If I could do it again, I’d toss out the sign I once hung on Tish’s nursery wall that read: “Every Little Thing Is Gonna Be Alright.” I’d replace it with Buechner’s “Here is the world. Beautiful and terrible things will happen. Don’t be afraid.”
Since I don’t believe in lying to Tish anymore, I’ve been brainstorming simple ways to adjust my nightly vow to her and make it true. It’s been tricky. For example, I could tuck her in, smile at her, and say, “Lights out, honey. You’re definitely gonna lose me.” But that’s a bridge too far, perhaps.
Here’s where I’ve landed. Here’s the promise and hope I have for Tish, for myself, for all of us:
“Good night, baby. You’re never gonna lose you.”
I am lying on the couch, enjoying my favorite pastime, which is watching very bad television. I have been sober for eighteen years, and during that time every single one of my painkillers has been taken from me. I no longer drink, do drugs, binge and purge, snark incessantly, or even shop compulsively (often). But I can promise this: They will take Bravo and HGTV from my cold, dead hands.

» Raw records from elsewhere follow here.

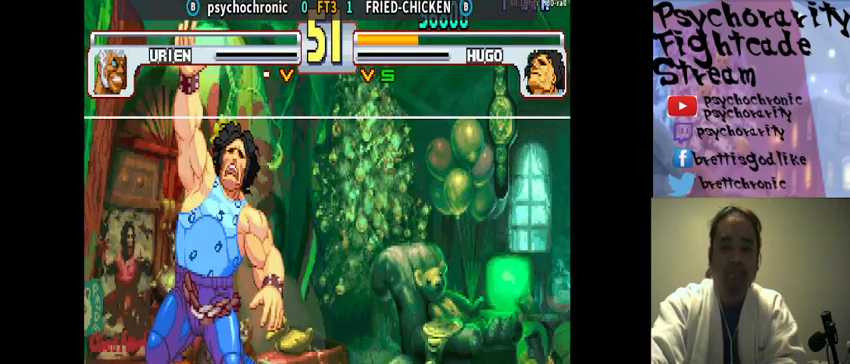
{"buttons": ["START"], "events": [[33, "START", "down"], [167, "START", "up"], [233, "START", "down"], [367, "START", "up"], [400, "START", "down"]]}
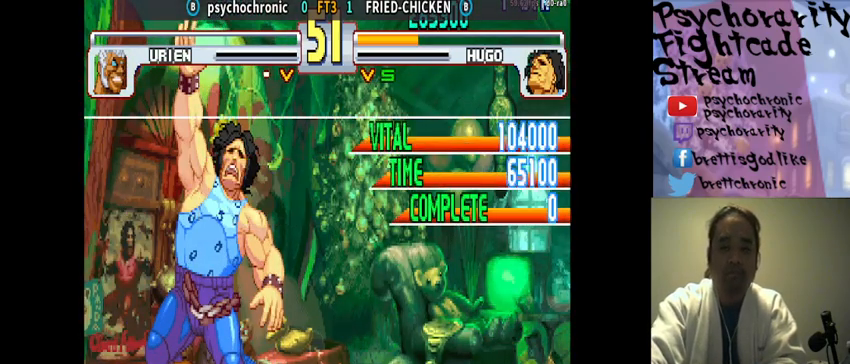
{"buttons": ["START"], "events": [[67, "START", "up"], [100, "START", "down"], [233, "START", "up"], [333, "START", "down"], [433, "START", "up"], [500, "START", "down"]]}
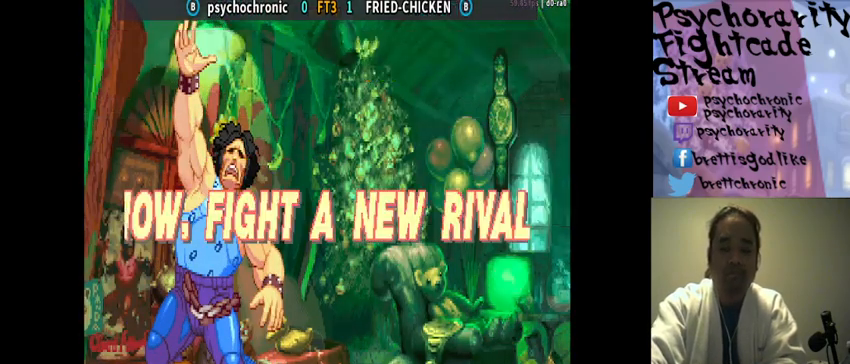
{"buttons": ["START"], "events": [[133, "START", "up"], [200, "START", "down"], [367, "START", "up"], [400, "START", "down"]]}
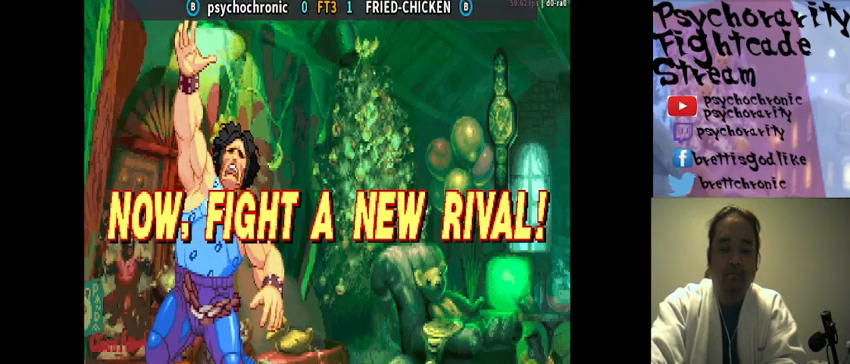
{"buttons": ["START"], "events": [[100, "START", "up"], [167, "START", "down"], [333, "START", "up"], [433, "START", "down"]]}
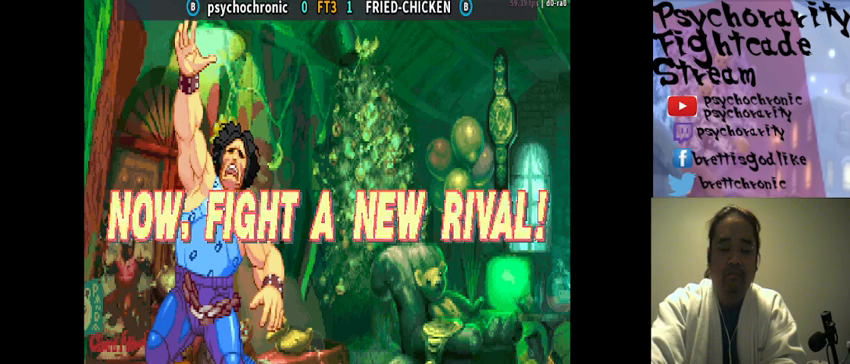
{"buttons": [], "events": [[33, "START", "up"], [167, "START", "down"], [300, "START", "up"]]}
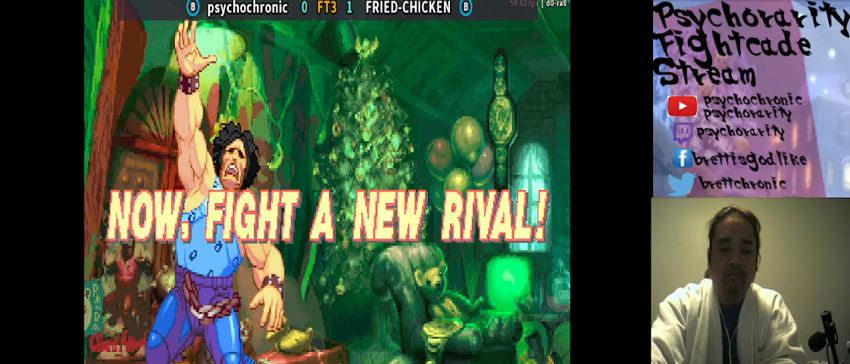
{"buttons": [], "events": []}
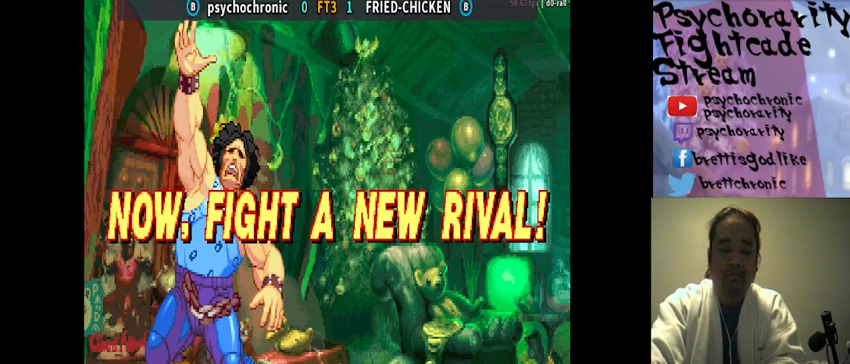
{"buttons": [], "events": []}
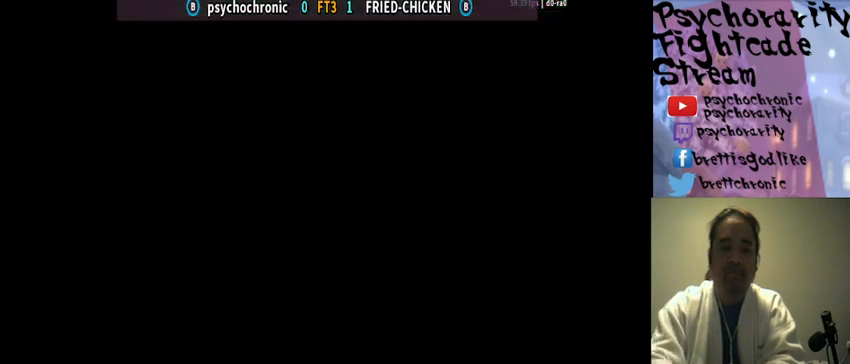
{"buttons": [], "events": []}
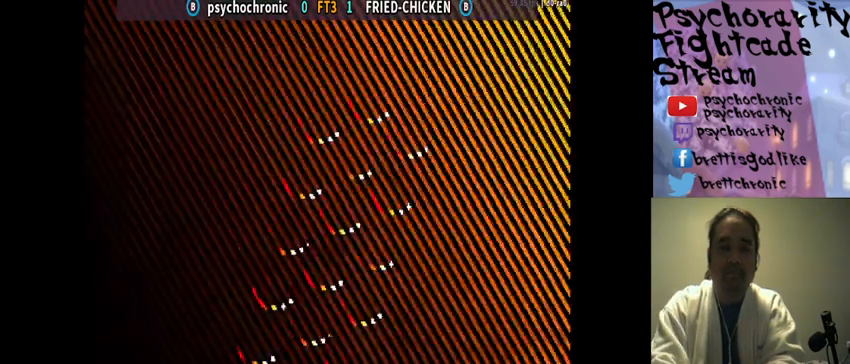
{"buttons": [], "events": []}
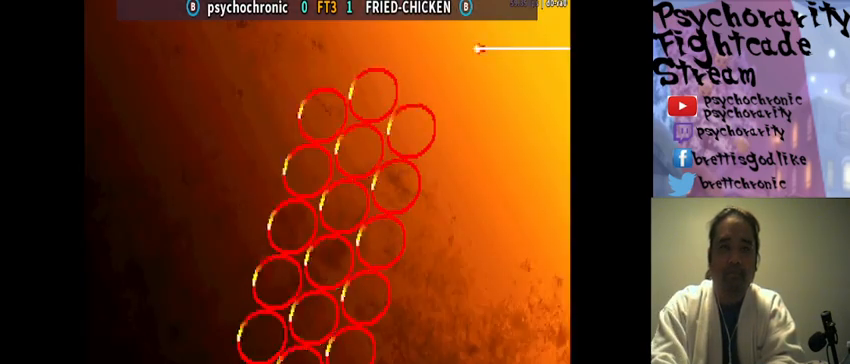
{"buttons": [], "events": []}
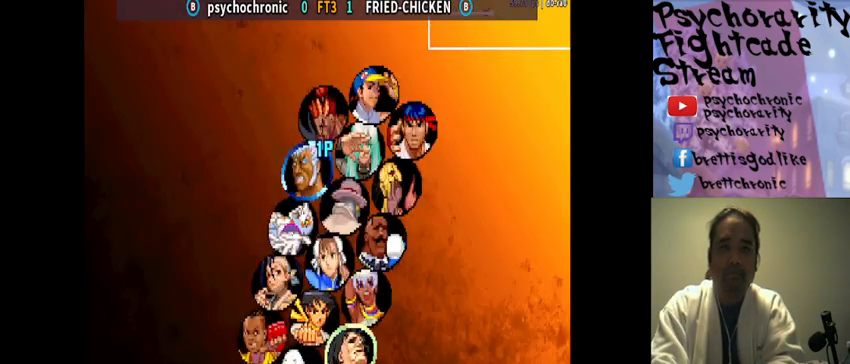
{"buttons": [], "events": []}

An intriguing televised situation unfolds in front of me. The host of the show I am watching is a rugged, outdoorsy-type man. He has gone out into the woods by himself. He seems to have done this on purpose, so right away I understand that he is very strange. The man gets himself lost in these woods. I do not know why he didn’t see this lostness coming, but he seems surprised, so I feel worried. There appears to be no rescue in sight. There appears to be nothing in sight, except for various animals and plants and mud and other natural things that are perhaps typical of the woods. I can’t be certain because I’ve never been in the woods since woods are not for people.